Kuburan selalu identik beserta hal-hal berbau angker, menakutkan, hantu, & segala momok menakutkan lainnya. Setidak-tidaknya begitulah kesan tentang kuburan yg selama ini berkembang ditengah-tengah masyarakat kita. Akan tetapi terdapat sebagian pula anggapa itu sama sekali tidak berlaku di Langgar (musholla) tempat saya tidur & mengaji di kampung saat kecil dulu. Kuburan begitu dekat beserta beserta keseharian kami disebabkan Langgar kami lokasinya di tanah wakaf bersebelahan & hanya berbatas pagar bambu. Kala itu, Langgar dari kayu jati yg bersebelahan beserta kuburan itu adalah tempat favorit berkumpulnya anak laki-laki & sekaligus tidur di dalamnya. Tempatnya strategis sekali alasannya berada di pinggir jalan raya.
Kedekatan tersebut semakin terasa sewaktu tikar yg biasa kami gunakan sebagai alas tidur mulai menawarkan indikasi-indikasi kerusakan. Kami baru akan mendapatkan tikar pengganti begitu terdapat orang yg meninggal mayapada & dikuburkan di samping Langgar. Ya, tikar bekas pembungkus mayat yg sudah dikafani itulah yg akan kami gunakan sebagai alas tidur. Memang merupakan kebiasaan di kampung kami jikalau terdapat orang meninggal, mayatnya dikafani lalu dibungkus beserta tikar, namun ketika dikubur tikar tidak disertakatan untuk men, pada saat itulah kami akan rebutan untuk mendapatkan tikar.
Berkaitan beserta persoalan tikar, saya punya pengalaman yg menurutku agak menakutkan, akan tetapi ajaibnya selalu memancing tawa teman-teman kecil dulu bila saya mengisahkannya kembali. Jadi, begini ceritanya. Suatu hari saya berhasil memenangkan kompetisi perebutan tikar. Malamnya, sepulang dari ngaji di Langgar tersebut & kembali lagi untuk tidur di Langgar yg sama & bersiap-siap menjadikannya alas tidur. Dengan tikar output rebutan, saya berjalan menuju tempat favorit yaitu di samping Langgar dekat ventilasi & berbatasan pribadi denga kuburan.
Saya memang sering tidur di sana agar mudah dibangunkan bila waktunya azan subuh. Tak berapa usang sesudah mataku terpejam, tiba-tiba saya mendapati diriku berdiri di depan ventilasi yg memang menghadap ke kuburan. Seketika itu pula saya lihat seluruh penghuni pemakaman bangkit dari kuburnya & berbondong-bondong menghampiriku, menuntut tikar mereka yg saya rebut agar dikembalikan. Melihat pemandangan yg menyeramkan tersebut, saya sontak berteriak-teriak minta tolong. Untung saja terdapat teman yg mendengar teriakanku & segera membangunkanku dari mimpi tidak baik itu.
Ul, Ul, bangun! Itu Cuma mimpi, ucapnya sembari mengguncang-guncangkan badanku.
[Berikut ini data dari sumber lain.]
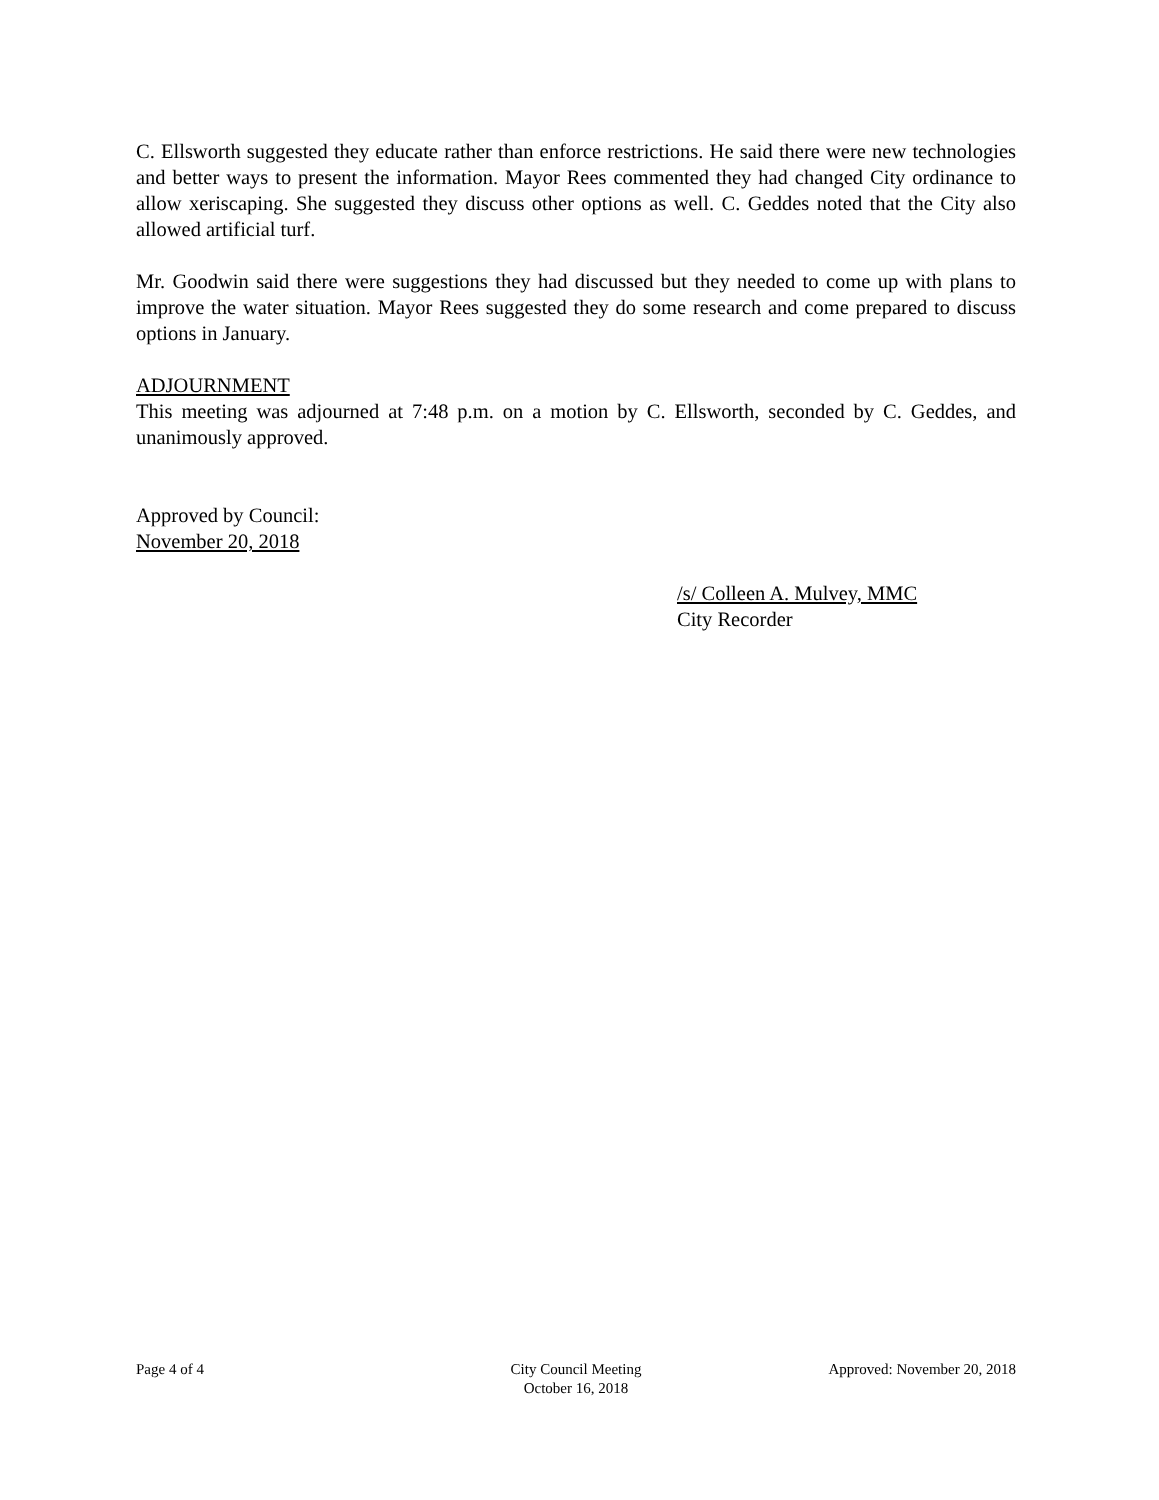C. Ellsworth suggested they educate rather than enforce restrictions. He said there were new technologies and better ways to present the information. Mayor Rees commented they had changed City ordinance to allow xeriscaping. She suggested they discuss other options as well. C. Geddes noted that the City also allowed artificial turf.
Mr. Goodwin said there were suggestions they had discussed but they needed to come up with plans to improve the water situation. Mayor Rees suggested they do some research and come prepared to discuss options in January.
ADJOURNMENT
This meeting was adjourned at 7:48 p.m. on a motion by C. Ellsworth, seconded by C. Geddes, and unanimously approved.
Approved by Council:
November 20, 2018
/s/ Colleen A. Mulvey, MMC
City Recorder
Page 4 of 4 City Council Meeting
October 16, 2018
Approved: November 20, 2018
Saya kaget & terbangun, berlari terbirit-birit meninggalkan tikar output rebutan sebelum akhirnya pindah ke tempat lain & pribadi ndusel ke teman yg tidak kebian tikar. Kak In yg tadi membangunkan saya hanya terbengong-bengong melihat tingkah ajaibku, lalu kembali tidur melanjutkan mimpi indahnya menjadi mubaligh prominen seperti Alm. Zainuddin MZ.
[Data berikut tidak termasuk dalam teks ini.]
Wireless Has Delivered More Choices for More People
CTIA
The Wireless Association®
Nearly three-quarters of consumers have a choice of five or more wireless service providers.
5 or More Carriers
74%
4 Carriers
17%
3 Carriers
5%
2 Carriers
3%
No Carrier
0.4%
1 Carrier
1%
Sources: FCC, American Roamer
Begitulah sekelumit pengalaman berkaitan beserta kuburan. Meski kelak setiap insan sempurna menjadi penghuninya, tempat itu selalu menjadi momok yg menakutkan bagi sebagian orang. Padahal Rasulullah pernah bersabda bahwa kematian adalah nasihat yg membisu. Ya, kematian memang menyisakan membisu, tetapi dibalik diamnya, kematian menegaskan bahwa tak seseorang pun mampu menolak ketika ajal tiba menjemput. Dari kematian pula kita belajar tentang hidup. Belajar menghargai kesempatan yg dikaruniakan Allah untuk mengumpulkan bekal sebesar-banyaknya kala menghadap-Nya. Semoga!